Elizabeth Obino Cirne-Lima, presidente da ABCD, disse que o sentimento foi de “dever cumprido”. “Conversamos com criadores de outras raças. Mostramos o potencial do Devon e esperamos voltar em 2019”, comentou. O diretor-técnico da ABCD e juiz da prova, o médico-veterinário Lucas Teixeira Hax, disse que os animais trazidos à Expoingá são exemplares de ponta. “Reprodutores e ventres, capazes de serem e de gerarem campeões”, declarou.

 No julgamento do Nelore, o zootecnista Fábio Eduardo Ferreira, de Cuiabá (MT), responsável por avaliar o rebanho, afirmou que o rebanho presente na Expoingá 2018 foi de boa qualidade e demonstra que o investimento dos pecuaristas tem sido bem feito. “A tecnologia facilitou o acesso a embriões e sêmen. Assim, vemos um avanço considerável na melhoria genética desses  animais”, frisou

Equinos

Os cavalos Quarto de Milha que participaram da prova, organizada pela Liga Nacional do Cavalo de Conformação (LINCC), têm condições de competir em “pé de igualdade” nos principais eventos do gênero realizados nos Estados Unidos. A análise foi da juíza, Cindy Hale, credenciada pela Associação Americana do Cavalo Quarto de Milha (AQHA, na sigla em inglês).

Da cidade de Perryton, no Estado do Texas, a norte-americana apontou as características raciais, o tamanho, o equilíbrio na estrutura, e o grau de musculatura como os pontos fortes da tropa apresentada na 46ª Expoingá. “Muito bom ver que os criadores aproveitam, muito bem, os recursos atuais na melhoria genética do plantel deles”, ressaltou.

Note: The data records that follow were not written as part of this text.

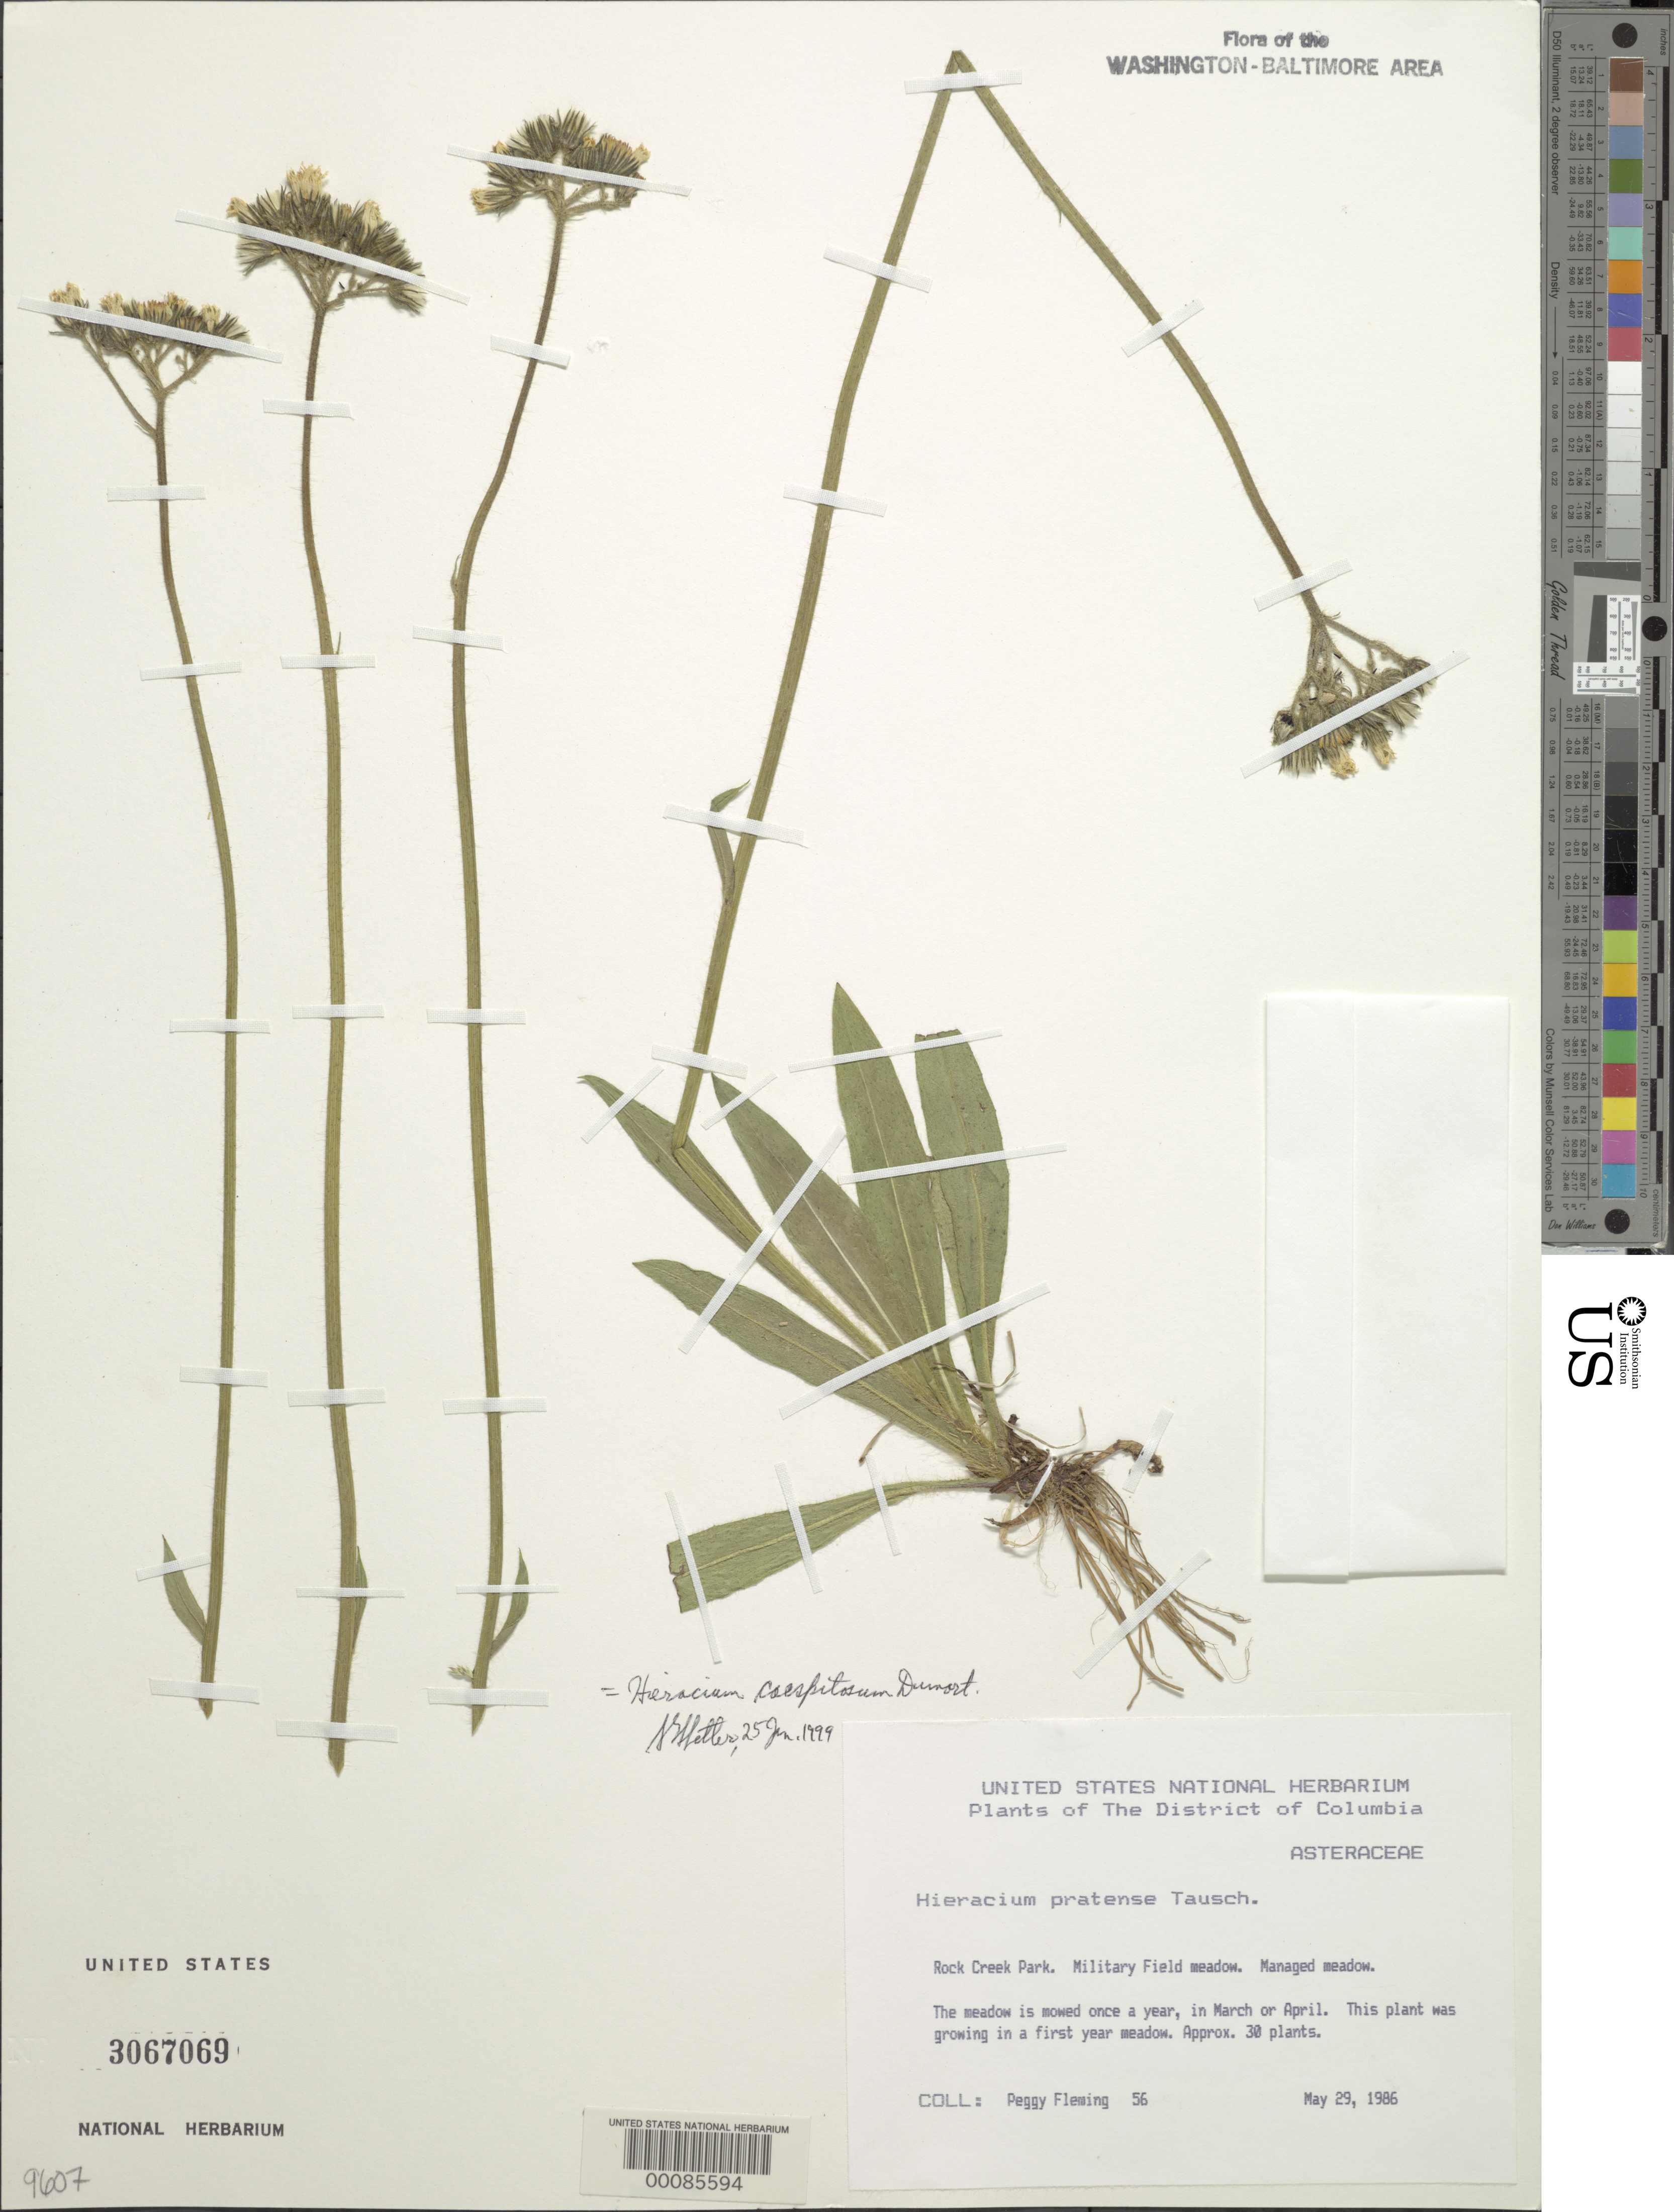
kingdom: Plantae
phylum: Tracheophyta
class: Magnoliopsida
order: Asterales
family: Asteraceae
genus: Pilosella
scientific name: Pilosella caespitosa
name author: (Dumort.) P. D. Sell & C. West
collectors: P. Fleming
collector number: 56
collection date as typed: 29 May 1986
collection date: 1986-05-29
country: United States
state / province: District of Columbia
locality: Rock Creek Park Military field meadow Rock Creek Park & vicinity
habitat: Managed meadow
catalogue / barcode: US 3067069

 Entretenimento e diversão

Já na área de entretenimento e diversão, além do Museu do Videogame, que repetiu o sucesso de público de 2017, o parque de diversões foi um dos locais mais visitados. O diretor do Yupie Park, Célio Borges, disse que a movimentação foi a melhor dos últimos seis anos.

A solidariedade das pessoas que visitaram a feira foi marcante. Mais de 60 toneladas de alimentos e 46.150 itens de higiene pessoal e agasalhos foram doados nos dias de portões abertos e irão beneficiar a milhares de pessoas atendidas em instituições assistenciais de Maringá e cidades vizinhas.